:: WORK TO COMPLETE ::
Filter the listing below down to the lines containing the word "Solo".
[Opening DATA section]
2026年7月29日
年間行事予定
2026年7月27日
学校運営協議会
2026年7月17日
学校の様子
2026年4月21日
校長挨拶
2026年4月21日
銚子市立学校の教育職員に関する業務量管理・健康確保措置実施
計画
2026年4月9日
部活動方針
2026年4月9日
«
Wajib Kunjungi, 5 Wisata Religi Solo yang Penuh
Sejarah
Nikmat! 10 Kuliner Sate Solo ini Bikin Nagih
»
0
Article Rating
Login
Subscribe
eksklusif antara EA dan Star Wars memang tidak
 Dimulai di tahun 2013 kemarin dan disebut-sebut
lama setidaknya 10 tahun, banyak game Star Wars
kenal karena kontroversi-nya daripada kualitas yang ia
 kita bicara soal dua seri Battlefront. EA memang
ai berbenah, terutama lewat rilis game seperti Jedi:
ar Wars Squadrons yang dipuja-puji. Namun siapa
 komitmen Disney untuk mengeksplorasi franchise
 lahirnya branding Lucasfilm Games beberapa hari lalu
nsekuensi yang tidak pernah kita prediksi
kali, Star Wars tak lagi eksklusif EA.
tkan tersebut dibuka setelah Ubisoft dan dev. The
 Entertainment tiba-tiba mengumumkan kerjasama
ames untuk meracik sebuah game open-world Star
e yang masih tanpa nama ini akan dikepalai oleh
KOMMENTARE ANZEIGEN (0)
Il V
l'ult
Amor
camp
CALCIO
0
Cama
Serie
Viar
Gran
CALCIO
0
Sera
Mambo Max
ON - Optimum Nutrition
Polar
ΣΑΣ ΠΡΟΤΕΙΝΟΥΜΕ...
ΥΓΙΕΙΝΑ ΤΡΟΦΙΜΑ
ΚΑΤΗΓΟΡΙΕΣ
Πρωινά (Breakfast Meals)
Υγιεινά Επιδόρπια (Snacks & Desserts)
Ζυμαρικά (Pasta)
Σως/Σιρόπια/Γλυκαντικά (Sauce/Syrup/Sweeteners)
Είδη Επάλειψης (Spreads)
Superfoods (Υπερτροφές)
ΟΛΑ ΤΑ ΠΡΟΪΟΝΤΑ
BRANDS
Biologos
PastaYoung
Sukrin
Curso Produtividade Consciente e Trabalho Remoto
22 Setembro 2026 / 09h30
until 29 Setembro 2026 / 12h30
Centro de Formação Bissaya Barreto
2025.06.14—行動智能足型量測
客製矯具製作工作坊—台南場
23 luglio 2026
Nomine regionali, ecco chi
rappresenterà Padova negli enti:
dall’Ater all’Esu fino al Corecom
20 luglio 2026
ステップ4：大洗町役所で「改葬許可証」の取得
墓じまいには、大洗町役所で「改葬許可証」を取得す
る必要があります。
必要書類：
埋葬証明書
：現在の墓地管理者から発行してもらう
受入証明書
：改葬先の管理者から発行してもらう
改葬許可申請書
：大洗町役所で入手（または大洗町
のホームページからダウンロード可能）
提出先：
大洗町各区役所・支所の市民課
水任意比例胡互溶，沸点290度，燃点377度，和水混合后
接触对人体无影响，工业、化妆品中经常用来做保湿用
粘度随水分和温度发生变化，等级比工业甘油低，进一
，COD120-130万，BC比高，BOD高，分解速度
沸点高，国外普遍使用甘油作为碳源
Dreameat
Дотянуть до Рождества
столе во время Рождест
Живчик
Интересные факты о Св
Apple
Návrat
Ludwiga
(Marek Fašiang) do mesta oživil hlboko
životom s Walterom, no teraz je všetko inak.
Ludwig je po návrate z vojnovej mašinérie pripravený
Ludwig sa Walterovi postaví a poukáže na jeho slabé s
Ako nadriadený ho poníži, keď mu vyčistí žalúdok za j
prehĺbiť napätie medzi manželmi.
[Closing DATA section]
:: SOLUTION BELOW ::
Wajib Kunjungi, 5 Wisata Religi Solo yang Penuh
Nikmat! 10 Kuliner Sate Solo ini Bikin Nagih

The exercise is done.